TO DO: Reproduce word for word everything in the passage on David Brainerd from "Childhood and Unspeakable" down to "early each morning.".

GIVEN TEXT:
━━━━━━
On a spring day in 1747, mounted on his horse, a frail twenty-nine year old David Brainerd (1718–1747) rode into the yard of the Northampton parsonage of New England pastor Jonathan Edwards. Before this day, Brainerd and Edwards were relative strangers to one another. However, the summer of 1747 nurtured a growing friendship between the two men culminating in one of the most influential missionary biographies in the history of American evangelicalism.
Childhood and Unspeakable Glory
Born on Easter Sunday, April 20, 1718, in Haddam, Connecticut, David was one of nine children born to Hezekiah and Dorothy Brainerd. The Brainerd family were descendants of a long line of men and women noteworthy for their religious zeal. It was said that David’s father, Hezekiah, was a man of “great personal dignity and self-restraint . . . and of extreme scrupulousness in the Christian life.”
As in most eighteenth century New England families with Puritan lineage, David and his eight siblings attended daily family worship consisting of Scripture readings and the singing of psalms. In addition, numerous chores around the house and farm awaited as they rose very early each morning.
━━━━━━
DATASET EXCERPT:
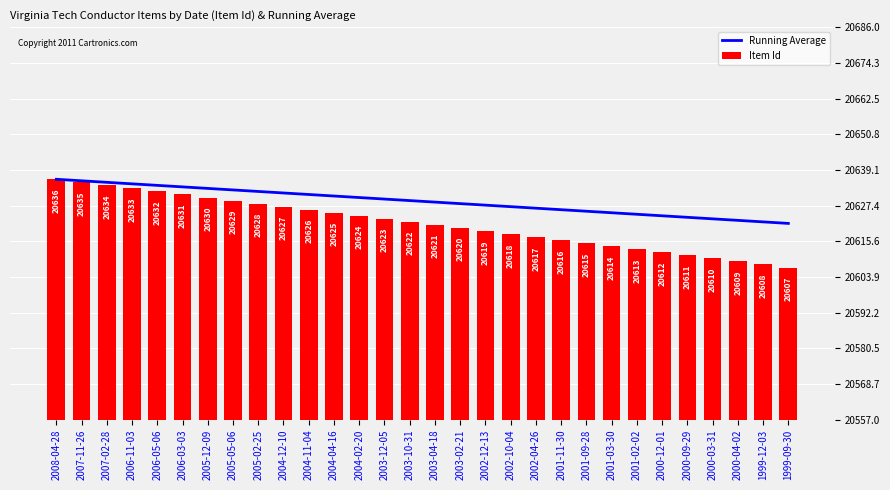

What are all the series names shown in the legend?

Running Average, Item Id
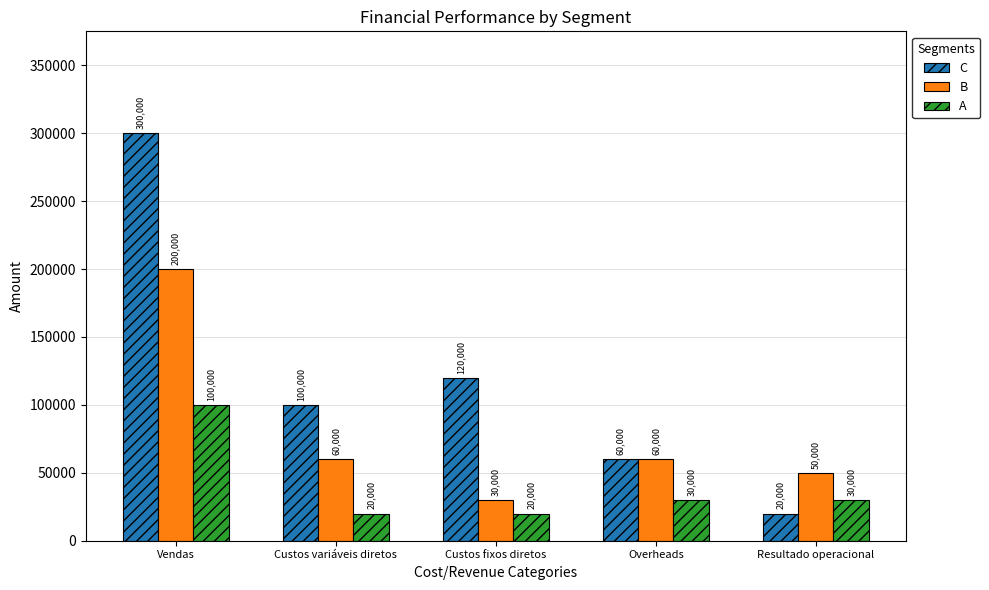

Does the chart contain stacked bars?

No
━━━━━━
RESULT:
Childhood and Unspeakable Glory
Born on Easter Sunday, April 20, 1718, in Haddam, Connecticut, David was one of nine children born to Hezekiah and Dorothy Brainerd. The Brainerd family were descendants of a long line of men and women noteworthy for their religious zeal. It was said that David’s father, Hezekiah, was a man of “great personal dignity and self-restraint . . . and of extreme scrupulousness in the Christian life.”
As in most eighteenth century New England families with Puritan lineage, David and his eight siblings attended daily family worship consisting of Scripture readings and the singing of psalms. In addition, numerous chores around the house and farm awaited as they rose very early each morning.